So, it’s 2 days away from my cd release party and I honestly can’t believe I’m here. I keep thinking I should be nervous, or anxious, or something.. but instead I just feel excited and… ready. And it’s funny, because I can think back to different times in my life when I swore to everyone that I was ready, but in truth, I wasn’t ready. I was just impatient. frustrated. tired. But now, after the long and arduous journey I’ve taken to stand in this skin with these thoughts and this heart, I can finally tell the difference.
Thankfully, for the first time ever, ready means ready.
And I’ve had a lot of suprises and obstacles thrown at me the past few weeks. I lost my backup singer due to surgery and had to have a last minute substitute, Abby Ahmad, step in for me. However, Abby is an amazing singer songwriter herself and it’s been a joy to add her into this mix. A happy accident indeed. I also lost one of my violinists this week due to another emergency surgery. For a few days I was afraid there was some sort of curse on the ladies in my band – 2 girls out for surgery in the same week is pretty weird, but I found a substitute violinist named Patrick Doane who plays beautifully and who saved the day. In the end, it all worked itself out. This is the product of a major lesson learned.. Katy of the past might of freaked out about losing 2 band members just weeks before the show, but today Mighty Kate has learned to simply trust. It’s a good feeling.
If you guys do have a few extra thoughts and prayers to send to my 2 lovely ladies that have been through surgery (and are doing find btw) Nisha Asnani & Jessie Nelson, that would be awesome.
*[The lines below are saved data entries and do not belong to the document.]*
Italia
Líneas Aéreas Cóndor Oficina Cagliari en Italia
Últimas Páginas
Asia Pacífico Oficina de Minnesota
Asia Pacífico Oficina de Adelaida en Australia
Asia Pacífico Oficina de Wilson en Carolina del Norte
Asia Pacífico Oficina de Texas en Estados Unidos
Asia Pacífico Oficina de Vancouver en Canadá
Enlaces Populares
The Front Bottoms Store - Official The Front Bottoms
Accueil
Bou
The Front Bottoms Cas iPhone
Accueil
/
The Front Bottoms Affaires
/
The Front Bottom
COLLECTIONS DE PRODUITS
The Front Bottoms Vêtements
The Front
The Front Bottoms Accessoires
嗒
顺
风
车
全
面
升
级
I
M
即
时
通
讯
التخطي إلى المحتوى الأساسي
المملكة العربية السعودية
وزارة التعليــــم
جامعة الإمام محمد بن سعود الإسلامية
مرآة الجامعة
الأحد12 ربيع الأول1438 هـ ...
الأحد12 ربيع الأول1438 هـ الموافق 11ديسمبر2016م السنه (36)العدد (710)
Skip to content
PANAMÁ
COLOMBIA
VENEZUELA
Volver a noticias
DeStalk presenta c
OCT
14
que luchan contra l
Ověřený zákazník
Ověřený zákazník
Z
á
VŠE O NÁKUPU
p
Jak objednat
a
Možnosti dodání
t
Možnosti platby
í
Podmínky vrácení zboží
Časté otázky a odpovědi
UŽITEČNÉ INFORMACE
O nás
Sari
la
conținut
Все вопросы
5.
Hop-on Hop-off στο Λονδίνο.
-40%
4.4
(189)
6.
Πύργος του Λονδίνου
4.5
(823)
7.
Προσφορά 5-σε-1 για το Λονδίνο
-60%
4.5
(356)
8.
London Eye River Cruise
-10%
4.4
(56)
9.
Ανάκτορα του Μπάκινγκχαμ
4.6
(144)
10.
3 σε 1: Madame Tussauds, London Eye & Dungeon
I’ve also been sick for a week now with a respiratory infection, but each day I get stronger and am getting much better at phlegm management. lol. I’m hoping that by the day of the show I’ll be singin like a bird. However, whatever happens it what will be. All I know is that I will give the best show I can for myself and for all of the people who believe in me. Phlegm or not phlegm.. the show will go on!
To be honest.. I think part of being ready is accepting. Accepting whatever comes your way, embracing it and riding it’s wave. My arms get too tired when I row against the current… today I’m riding in the flow and no matter I end up, this time I intend to enjoy the ride.
2 more days.. and I’m ready.




{ 1 comment… read it below or add one }
We’re ready too. (Well, almost. I have a lot of baking to do, yet.) And I’m sure we’ll have an awesome time no matter what you have in store for us
I’ll keep Jessie and Nisha in my thoughts.